*** TEXT SHOWN ***
Bee Keeping 103

Lesson 103: The Super

Today, let’s take a look at the honey super. Some new beekeepers can confuse what we call a super with the brood chamber.  Although supers are typically the boxes the bees store honey they come in different sizes.  Since we have already discussed the two deep hive bodies, sometimes also called deep supers as  you can use the deep to store honey in as well.  Today we are looking at the supers that are placed above the hive chambers, on top of the deep hive

Medium super 10 frame

bodies. These are the supers we place on hives with the intent to remove whatever honey the bees store in these supers.  Generally speaking we don’t want the queen to lay eggs or start brood laying in these boxes no matter which size you go with.  The width (16 1/4″) and depth (19 7/8″) will be the same for all boxes, including the honey super. The difference with the super is the height. There are three sizes used for honey supers. Beekeepers with strong backs sometimes use the deep size, 9 5/8″ in height. A very common size is 6 5/8″ in height. This is also called  a medium super. Then there is the small super. It is 5 5/8″ tall.  Not as common here in the west.  All three sizes do function for honey storage however the  height is important to remember. This is important to understand as you don’t want to order the wrong type of frames for your boxes that you have.  The greater the height, the larger the frame in height, and the larger the frame, the more honey it can hold. Therefore, a deep super full of honey can weight up to 100 pounds with honey frames and box. A medium close to 65 pounds and a small 35-40 pounds. We recommend medium supers because it is more commonly used by the average beekeeper.  When choosing the smallest size of super there are some limitations. During a heavy nectar flow, you will have to super your hives more frequently. Also, it takes the same amount of time to uncap and small super as it does a deep or medium super. And, you get a lot less honey from a small super for the same amount of work.  Do some math and see whats best for you.
***
WHAT IS EXPECTED »
Answer these questions from the lesson on honey supers, in a few words each:
(a) What height is a medium super?
(b) How much can a deep super full of honey weigh, frames and box included?
(c) Which super size does the lesson recommend?
*** SOURCE MATERIAL ***
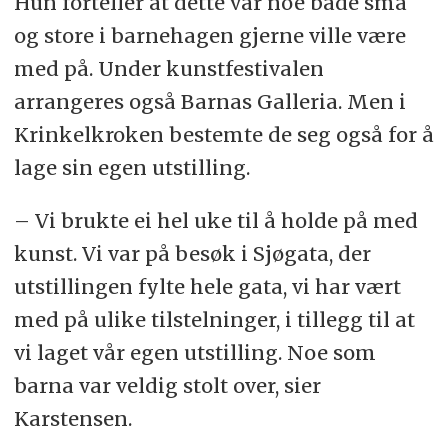
Hun forteller at dette var noe både små
og store i barnehagen gjerne ville være
med på. Under kunstfestivalen
arrangeres også Barnas Galleria. Men i
Krinkelkroken bestemte de seg også for å
lage sin egen utstilling.
– Vi brukte ei hel uke til å holde på med
kunst. Vi var på besøk i Sjøgata, der
utstillingen fylte hele gata, vi har vært
med på ulike tilstelninger, i tillegg til at
vi laget vår egen utstilling. Noe som
barna var veldig stolt over, sier
Karstensen.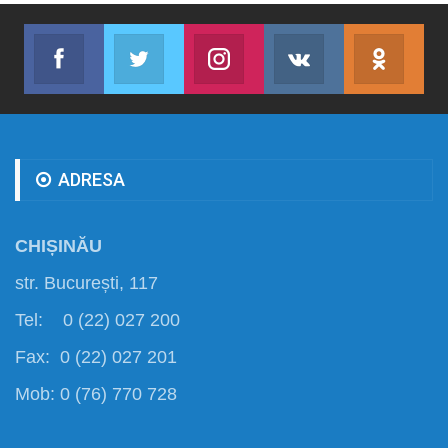
Facebook
Twitter
Instagram
VK
ok.r
Abonează-te
Join us on Twitter
Join us on Instagram
Abonează-te
Abon
ADRESA
CHIȘINĂU
str. București, 117
Tel: 0 (22) 027 200
Fax: 0 (22) 027 201
Mob: 0 (76) 770 728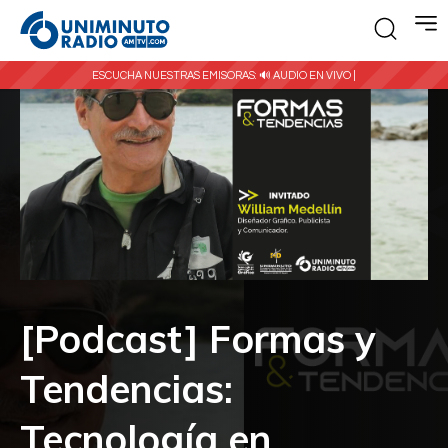
ESCUCHA NUESTRAS EMISORAS:
🔊 AUDIO EN VIVO |
[Podcast] Formas y
Tendencias:
Tecnología en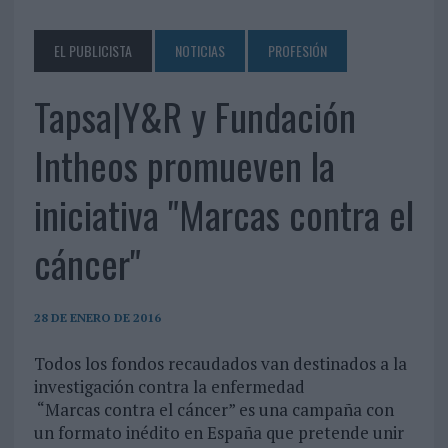
EL PUBLICISTA
NOTICIAS
PROFESIÓN
Tapsa|Y&R y Fundación
Intheos promueven la
iniciativa "Marcas contra el
cáncer"
28 DE ENERO DE 2016
Todos los fondos recaudados van destinados a la
investigación contra la enfermedad
“Marcas contra el cáncer” es una campaña con
un formato inédito en España que pretende unir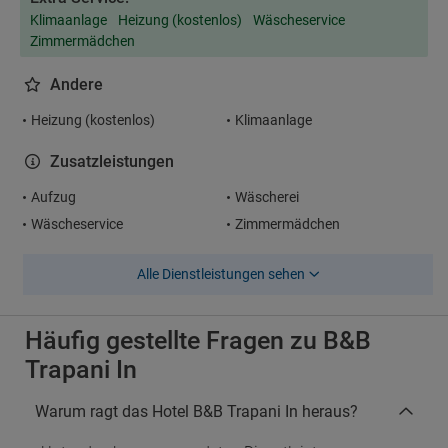
Klimaanlage
Heizung (kostenlos)
Wäscheservice
Zimmermädchen
Andere
Heizung (kostenlos)
Klimaanlage
Zusatzleistungen
Aufzug
Wäscherei
Wäscheservice
Zimmermädchen
Alle Dienstleistungen sehen
Häufig gestellte Fragen zu B&B
Trapani In
Warum ragt das Hotel B&B Trapani In heraus?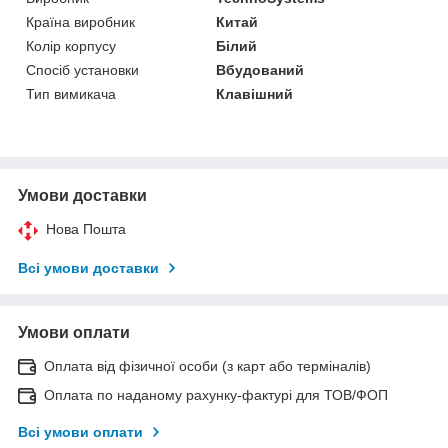
Країна виробник
Китай
Колір корпусу
Білий
Спосіб установки
Вбудований
Тип вимикача
Клавішний
Умови доставки
Нова Пошта
Всі умови доставки
Умови оплати
Оплата від фізичної особи (з карт або терміналів)
Оплата по наданому рахунку-фактурі для ТОВ/ФОП
Всі умови оплати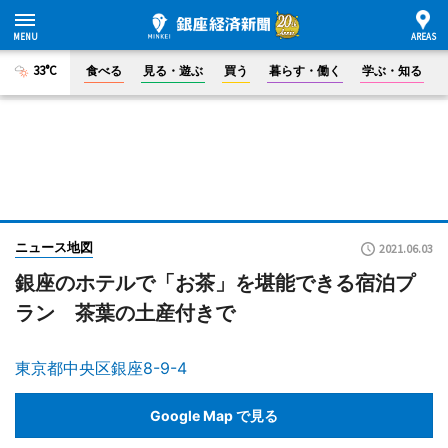
33°C
食べる
見る・遊ぶ
買う
暮らす・働く
学ぶ・知る
ニュース地図
2021.06.03
銀座のホテルで「お茶」を堪能できる宿泊プ
ラン 茶葉の土産付きで
東京都中央区銀座8-9-4
Google Map で見る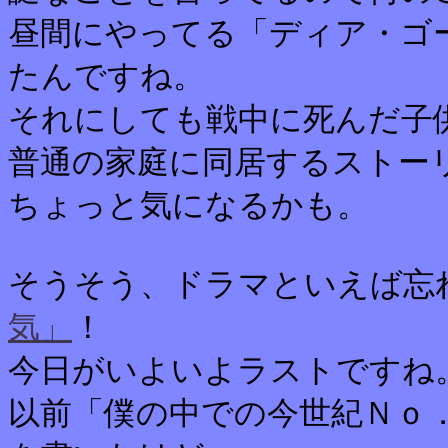
昼間にやってる「ディア・ゴ
たんですね。
それにしても戦中に死んだ子
普通の家庭に同居するストー
ちょっと気になるかも。
そうそう、ドラマといえば忘
気」
！
今日がいよいよラストですね
以前「僕の中での今世紀Ｎｏ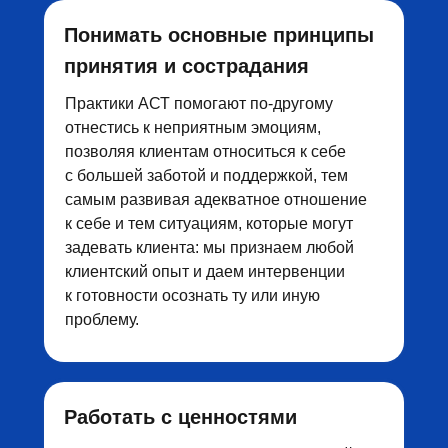
Понимать основные принципы
принятия и сострадания
Практики АСТ помогают по-другому
отнестись к неприятным эмоциям,
позволяя клиентам относиться к себе
с большей заботой и поддержкой, тем
самым развивая адекватное отношение
к себе и тем ситуациям, которые могут
задевать клиента: мы признаем любой
клиентский опыт и даем интервенции
к готовности осознать ту или иную
проблему.
Работать с ценностями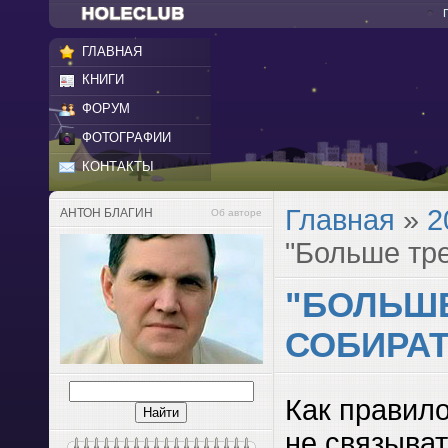
ГЛАВНАЯ
КНИГИ
ФОРУМ
ФОТОГРАФИИ
КОНТАКТЫ
Главная
»
2
АНТОН БЛАГИН
Об авторе
"Больше тре
"БОЛЬШЕ
СОБИРАТ
Как правил
не связыват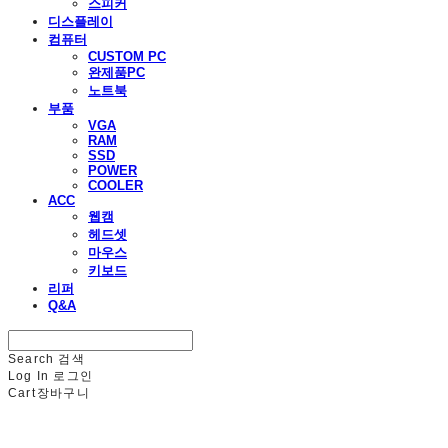
스피커
디스플레이
컴퓨터
CUSTOM PC
완제품PC
노트북
부품
VGA
RAM
SSD
POWER
COOLER
ACC
웹캠
헤드셋
마우스
키보드
리퍼
Q&A
Search
검색
Log In
로그인
Cart
장바구니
***
YOUR RESPONSE »
(a) 6 5/8″
(b) Up to 100 pounds
(c) The medium super